Comment by feldrim

13 hours ago

Would SearchValues<char> help there for a fallback to a SIMD optimized simple string literal search rather than the happy path?

3 comments

feldrim

ieviev 13 hours ago

Yes, that's exactly what we did to be competitive in the benchmarks.

There's a lot of simple cases where you don't really need a regex engine at all.

integrating SearchValues as a multi-string prefix search is a bit harder since it doesn't expose which branch matched so we would be taking unnecessary steps.

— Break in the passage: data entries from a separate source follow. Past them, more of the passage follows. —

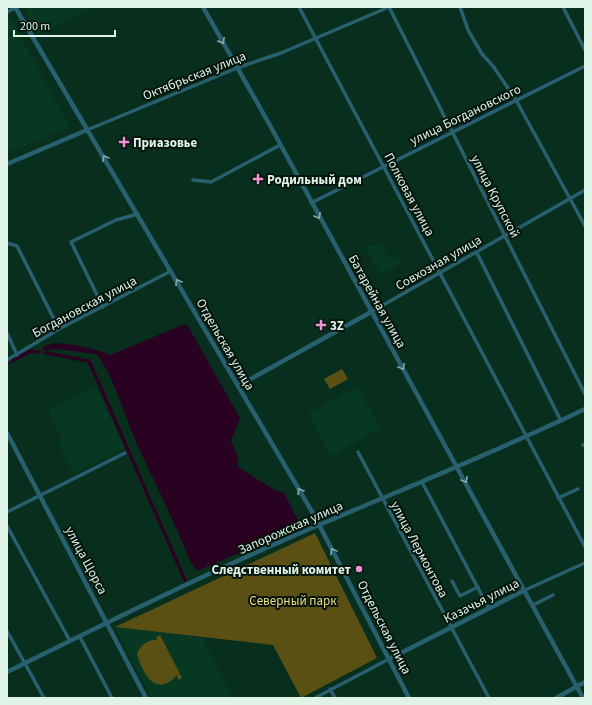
<svg xmlns="http://www.w3.org/2000/svg" width="592" height="705" viewBox="0 0 592 705" font-family="'Source Sans 3',sans-serif">
	<rect width="100%" height="100%" fill="#082f1d"/>
	<!-- built -->
	<g fill="#063822">
		<path d="M29 7H96L38 35 25 9Z"/>
		<path d="M10 17 70 127 7 153V18Z"/>
		<path d="M374 245H382L389 257 401 260 402 263 381 275 365 247Z"/>
		<path d="M357 386 381 428 331 456 308 414Z"/>
		<path d="M96 387 125 449 73 474 58 443 62 441 48 409Z"/>
		<path d="M115 627 202 638 233 698H152Z"/>
	</g>
	<!-- green -->
	<g fill="#5b5014">
		<path d="M342 369 348 379 330 389 324 379Z"/>
		<path d="M315 533 377 658 301 698 273 645 115 627Z"/>
		<path d="M160 635 182 678 179 680 176 675C174 679 171 681 167 683 150 691 141 667 137 654 140 645 148 639 157 640L156 637Z"/>
	</g>
	<!-- water -->
	<path fill="#2a0221" d="M185 324 188 326 240 418 231 441 238 457 237 465 242 470 275 490 284 493 299 522 293 530 197 571 189 559C174 520 154 482 137 444 127 422 111 369 96 354L55 349 44 351 42 349C48 336 100 350 110 355Z"/>
	<g fill="none" stroke-linecap="round" stroke-linejoin="round">
		<!-- canal -->
		<g stroke="#2a0221" stroke-width="3.5">
			<path d="M46 353 89 361 185 580"/>
			<path d="M12 361 31 351 39 352"/>
			<path d="M7 363H8"/>
		</g>
		<!-- minor -->
		<g stroke="#28606f" stroke-width="3.5">
			<path d="M299 7 585 547"/>
			<path d="M389 7 585 394"/>
			<path d="M460 7 468 30 482 54 493 66 516 100 585 226"/>
			<path d="M563 7 585 50"/>
			<path d="M7 12 15 8"/>
			<path d="M87 130 237 68 281 53 389 7"/>
			<path d="M193 180 211 182 280 145"/>
			<path d="M311 203 585 66"/>
			<path d="M7 243 17 246 59 329"/>
			<path d="M477 253 561 421"/>
			<path d="M103 307 71 242 116 220 138 214"/>
			<path d="M371 312 585 190"/>
			<path d="M7 333 17 355"/>
			<path d="M7 360 59 329 171 271"/>
			<path d="M583 445 585 444"/>
			<path d="M358 452 489 698"/>
			<path d="M422 482 489 609"/>
			<path d="M558 498 578 489"/>
			<path d="M7 512 125 453"/>
			<path d="M7 526 70 641"/>
			<path d="M452 581 460 596 478 587"/>
			<path d="M525 590 585 563"/>
			<path d="M533 605 553 595"/>
			<path d="M7 631 44 698"/>
			<path d="M80 637 112 698"/>
			<path d="M330 689 335 698"/>
			<path d="M315 698 389 659"/>
		</g>
		<!-- tertiary -->
		<g stroke="#28606f" stroke-width="4.5">
			<path d="M15 7 314 515 409 698"/>
			<path d="M203 7 267 120 583 698"/>
			<path d="M7 164 87 130"/>
			<path d="M238 386 371 312"/>
			<path d="M7 433 146 698"/>
			<path d="M389 659 525 590"/>
			<path d="M7 672C110 621 213 570 319 525 408 487 498 451 585 409"/>
			<path d="M556 698 585 682"/>
		</g>
	</g>
	<!-- one-way arrows -->
	<defs><path id="oneway-chevron" d="M-2-3.5L2.5 0L-2 3.5" fill="none" stroke-width="1.6" stroke-linecap="round" stroke-linejoin="round"/></defs>
	<g stroke="#84aaab">
		<use href="#oneway-chevron" transform="translate(222 41) rotate(61)"/>
		<use href="#oneway-chevron" transform="translate(105 158) rotate(-121)"/>
		<use href="#oneway-chevron" transform="translate(318 216) rotate(61)"/>
		<use href="#oneway-chevron" transform="translate(178 282) rotate(-120)"/>
		<use href="#oneway-chevron" transform="translate(402 367) rotate(61)"/>
		<use href="#oneway-chevron" transform="translate(465 480) rotate(61)"/>
		<use href="#oneway-chevron" transform="translate(300 491) rotate(-121)"/>
		<use href="#oneway-chevron" transform="translate(333 551) rotate(-118)"/>
	</g>
	<!-- markers -->
	<g fill="#f391d6" stroke="#05140c" stroke-width="1.5">
		<path d="M122 136h4v4h4v4h-4v4h-4v-4h-4v-4h4z"/>
		<path d="M256 173h4v4h4v4h-4v4h-4v-4h-4v-4h4z"/>
		<path d="M319 319h4v4h4v4h-4v4h-4v-4h-4v-4h4z"/>
		<circle cx="359" cy="569" r="4"/>
	</g>
	<g text-anchor="middle" stroke-width="4" stroke-linejoin="round" paint-order="stroke">
		<!-- street labels -->
		<g font-size="13" fill="#dff4e7" stroke="#05140c">
			<text transform="translate(194 75) rotate(-22)" y="5">Октябрьская улица</text>
			<text transform="translate(465 114) rotate(-26)" y="5">улица Богдановского</text>
			<text transform="translate(410 194) rotate(62)" y="5">Полковая улица</text>
			<text transform="translate(496 196) rotate(63)" y="5">улица Крупской</text>
			<text transform="translate(438 262) rotate(-30)" y="5">Совхозная улица</text>
			<text transform="translate(378 301) rotate(61)" y="5">Батарейная улица</text>
			<text transform="translate(84 306) rotate(-28)" y="5">Богдановская улица</text>
			<text transform="translate(226 344) rotate(60)" y="5">Отдельская улица</text>
			<text transform="translate(290 527) rotate(-24)" y="5">Запорожская улица</text>
			<text transform="translate(420 549) rotate(62)" y="5">улица Лермонтова</text>
			<text transform="translate(87 560) rotate(62)" y="5">улица Щорса</text>
			<text transform="translate(481 600) rotate(-27)" y="5">Казачья улица</text>
			<text transform="translate(385 627) rotate(63)" y="5">Отдельская улица</text>
		</g>
		<!-- poi labels -->
		<g font-size="13" font-weight="bold" fill="#dff4e7" stroke="#05140c" text-anchor="start">
			<text x="133" y="147">Приазовье</text>
			<text x="267" y="184">Родильный дом</text>
			<text x="330" y="330">3Z</text>
			<text x="351" y="574" text-anchor="end">Следственный комитет</text>
		</g>
		<!-- park labels -->
		<g font-size="13" fill="#efde86" stroke="#05140c">
			<text x="293" y="605">Северный парк</text>
		</g>
	</g>
	<!-- border -->
	<rect width="592" height="705" fill="none" stroke="#dff4e7" stroke-width="16"/>
	<!-- scale -->
	<path d="M14 30v6h101v-6" fill="none" stroke="#dff4e7" stroke-width="2"/>
	<text x="20" y="30" font-size="12" fill="#dff4e7" stroke="#05140c" stroke-width="3" paint-order="stroke">200 m</text>
</svg>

Also .NET implementation of Hyperscan's Teddy algorithm only goes left to right.. if it went right to left it would make RE# much faster for these cases.

feldrim 5 hours ago
So, there's still room for significant improvement.
- ieviev 4 hours ago
  
  There is plenty still to do.
  One part of this is SIMD algorithms to better compete with Hyperscan/Rust, another is the decades of optimizations that backtracking engines have for short anchored matches for validation.
  There's analysis to do for specific patterns so we can opt for specialized algorithms, eg. for fixed length patterns we skip the left-to-right pass entirely since we already know the match start + match length.
  Lots of opportunistic things like this which we haven't done. Also there are no statistical optimizations in the engine right now. Most engines will immediately start looking for a 'z' if there is one in the pattern since it is rare.